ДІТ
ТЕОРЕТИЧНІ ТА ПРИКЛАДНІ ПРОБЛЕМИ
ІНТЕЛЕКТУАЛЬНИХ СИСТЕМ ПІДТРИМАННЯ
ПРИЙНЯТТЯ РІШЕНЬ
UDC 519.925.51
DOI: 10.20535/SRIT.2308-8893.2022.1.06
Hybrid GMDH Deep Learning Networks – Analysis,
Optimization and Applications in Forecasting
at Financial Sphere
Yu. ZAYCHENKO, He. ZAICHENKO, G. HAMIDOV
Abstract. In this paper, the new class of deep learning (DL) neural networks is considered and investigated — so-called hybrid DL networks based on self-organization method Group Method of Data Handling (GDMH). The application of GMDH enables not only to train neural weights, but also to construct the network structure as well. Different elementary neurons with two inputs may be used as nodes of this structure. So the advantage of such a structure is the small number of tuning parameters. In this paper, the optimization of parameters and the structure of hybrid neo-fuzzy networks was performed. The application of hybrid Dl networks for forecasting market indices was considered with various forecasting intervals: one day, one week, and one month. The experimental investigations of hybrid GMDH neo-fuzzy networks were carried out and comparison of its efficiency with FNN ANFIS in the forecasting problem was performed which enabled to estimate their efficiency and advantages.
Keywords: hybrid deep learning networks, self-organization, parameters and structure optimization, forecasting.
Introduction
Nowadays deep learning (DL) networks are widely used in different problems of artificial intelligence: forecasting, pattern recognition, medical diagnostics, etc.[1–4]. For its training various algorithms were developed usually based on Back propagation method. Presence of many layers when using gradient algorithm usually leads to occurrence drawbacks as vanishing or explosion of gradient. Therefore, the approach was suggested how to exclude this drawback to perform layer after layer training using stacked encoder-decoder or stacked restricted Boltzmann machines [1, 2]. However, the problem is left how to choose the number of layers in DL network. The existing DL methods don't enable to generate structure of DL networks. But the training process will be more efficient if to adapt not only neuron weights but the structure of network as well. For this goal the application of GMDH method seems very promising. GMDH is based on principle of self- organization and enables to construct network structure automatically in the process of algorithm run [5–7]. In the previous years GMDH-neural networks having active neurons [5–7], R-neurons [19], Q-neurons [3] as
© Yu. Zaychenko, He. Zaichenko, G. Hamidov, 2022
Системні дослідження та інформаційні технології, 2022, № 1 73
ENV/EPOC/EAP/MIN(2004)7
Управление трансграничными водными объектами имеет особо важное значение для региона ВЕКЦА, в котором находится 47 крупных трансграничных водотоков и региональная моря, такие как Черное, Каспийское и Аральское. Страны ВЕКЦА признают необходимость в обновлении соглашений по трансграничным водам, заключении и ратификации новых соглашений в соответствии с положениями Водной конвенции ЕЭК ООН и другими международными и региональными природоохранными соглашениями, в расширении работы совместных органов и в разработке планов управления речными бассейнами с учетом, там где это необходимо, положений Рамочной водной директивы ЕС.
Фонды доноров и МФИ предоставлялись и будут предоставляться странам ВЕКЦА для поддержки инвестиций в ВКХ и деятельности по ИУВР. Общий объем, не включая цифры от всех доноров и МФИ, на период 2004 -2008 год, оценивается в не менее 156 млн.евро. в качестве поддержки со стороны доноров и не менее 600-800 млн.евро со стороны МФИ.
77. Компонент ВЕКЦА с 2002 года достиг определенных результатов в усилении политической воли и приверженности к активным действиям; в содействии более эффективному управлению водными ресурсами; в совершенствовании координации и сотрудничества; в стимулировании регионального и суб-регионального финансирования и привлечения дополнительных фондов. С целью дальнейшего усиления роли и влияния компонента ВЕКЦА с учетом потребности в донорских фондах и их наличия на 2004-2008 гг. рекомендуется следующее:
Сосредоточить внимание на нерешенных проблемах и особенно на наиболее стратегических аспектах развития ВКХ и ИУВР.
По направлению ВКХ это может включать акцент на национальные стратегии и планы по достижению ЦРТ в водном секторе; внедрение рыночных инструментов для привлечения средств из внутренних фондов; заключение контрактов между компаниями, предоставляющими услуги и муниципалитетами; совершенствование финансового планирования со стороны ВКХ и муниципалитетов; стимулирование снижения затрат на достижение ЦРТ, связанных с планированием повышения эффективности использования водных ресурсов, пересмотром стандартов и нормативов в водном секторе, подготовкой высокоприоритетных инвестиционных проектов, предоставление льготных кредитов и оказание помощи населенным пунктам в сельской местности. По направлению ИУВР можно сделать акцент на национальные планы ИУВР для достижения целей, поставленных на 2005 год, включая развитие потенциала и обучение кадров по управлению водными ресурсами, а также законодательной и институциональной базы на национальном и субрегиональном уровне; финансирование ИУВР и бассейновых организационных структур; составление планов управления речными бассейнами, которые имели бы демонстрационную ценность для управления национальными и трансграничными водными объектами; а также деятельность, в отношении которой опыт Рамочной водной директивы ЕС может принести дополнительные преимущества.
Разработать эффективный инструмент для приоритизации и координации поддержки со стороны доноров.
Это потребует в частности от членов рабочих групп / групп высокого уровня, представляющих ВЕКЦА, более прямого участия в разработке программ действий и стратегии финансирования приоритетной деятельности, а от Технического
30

━━━━━━━━━━━━━━━━━━━━

- _PROBLEM_: Each line of the records that contains the string "доноров" must be copied.

- _REPLY TO THE EXERCISE_:
Фонды доноров и МФИ предоставлялись и будут предоставляться странам ВЕКЦА для поддержки инвестиций в ВКХ и деятельности по ИУВР. Общий объем, не включая цифры от всех доноров и МФИ, на период 2004 -2008 год, оценивается в не менее 156 млн.евро. в качестве поддержки со стороны доноров и не менее 600-800 млн.евро со стороны МФИ.
Разработать эффективный инструмент для приоритизации и координации поддержки со стороны доноров.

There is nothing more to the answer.